Example 5 Procedure for the Synthesis of Peptide-Nylon N2-100%

[0192] To a 0.1 M solution of peptide sequence 2 (0.35 g) in DMF was added DIEA (6 éq., 684 μL) and adipoyl chloride (1 éq., 78.1 μL). The reaction mixture was allowed to stir until precipitation of the polymer. The resulting polymer is filtered and washed with 10 mL of methanol (3×), 10 mL of water (3×), 10 mL of acetone (3×) and dried.

Example 6 Procedure for the Synthesis of Peptide-Nylon N3-1%

[0193] Firstly, a 0.4 M solution of adipoyl chloride (625 μL) in dichloromethane (6.15 ml) was introduced in a 20 mL beaker.

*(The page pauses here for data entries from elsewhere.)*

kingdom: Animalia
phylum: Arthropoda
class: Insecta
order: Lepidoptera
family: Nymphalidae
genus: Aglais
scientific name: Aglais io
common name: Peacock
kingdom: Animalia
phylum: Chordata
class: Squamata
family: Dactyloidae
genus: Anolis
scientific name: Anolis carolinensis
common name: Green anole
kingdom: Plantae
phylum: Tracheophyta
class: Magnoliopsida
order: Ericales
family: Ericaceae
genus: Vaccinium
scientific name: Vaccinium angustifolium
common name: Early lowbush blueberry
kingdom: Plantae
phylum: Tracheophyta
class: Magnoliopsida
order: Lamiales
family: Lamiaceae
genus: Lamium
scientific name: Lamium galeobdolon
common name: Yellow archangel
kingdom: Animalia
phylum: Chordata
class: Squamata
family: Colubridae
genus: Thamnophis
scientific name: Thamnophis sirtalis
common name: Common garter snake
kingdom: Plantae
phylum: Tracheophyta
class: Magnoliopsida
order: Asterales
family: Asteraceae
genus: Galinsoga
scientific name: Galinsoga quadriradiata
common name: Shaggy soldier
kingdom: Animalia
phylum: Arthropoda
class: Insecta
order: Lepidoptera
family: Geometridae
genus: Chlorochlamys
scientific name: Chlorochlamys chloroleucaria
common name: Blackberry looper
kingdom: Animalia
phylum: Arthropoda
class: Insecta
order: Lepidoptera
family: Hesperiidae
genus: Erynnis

[0194] Then a solution of 0.4M of a mixture of 1.6 diamino hexane (449 mg) and peptide sequence 3 (221 mg) in 6.15 mL of 0.5 M NaOH is gently deposited with a pipette on the top of the organic solution of adipoyl chloride.

[0195] Polymerization happens immediately at the interface. The resulting polymer is pulled out manually with a stick from the beaker and washed with 10 mL of methanol (3×), 10 mL of water (3×), 10 mL of acetone (3×) and dried.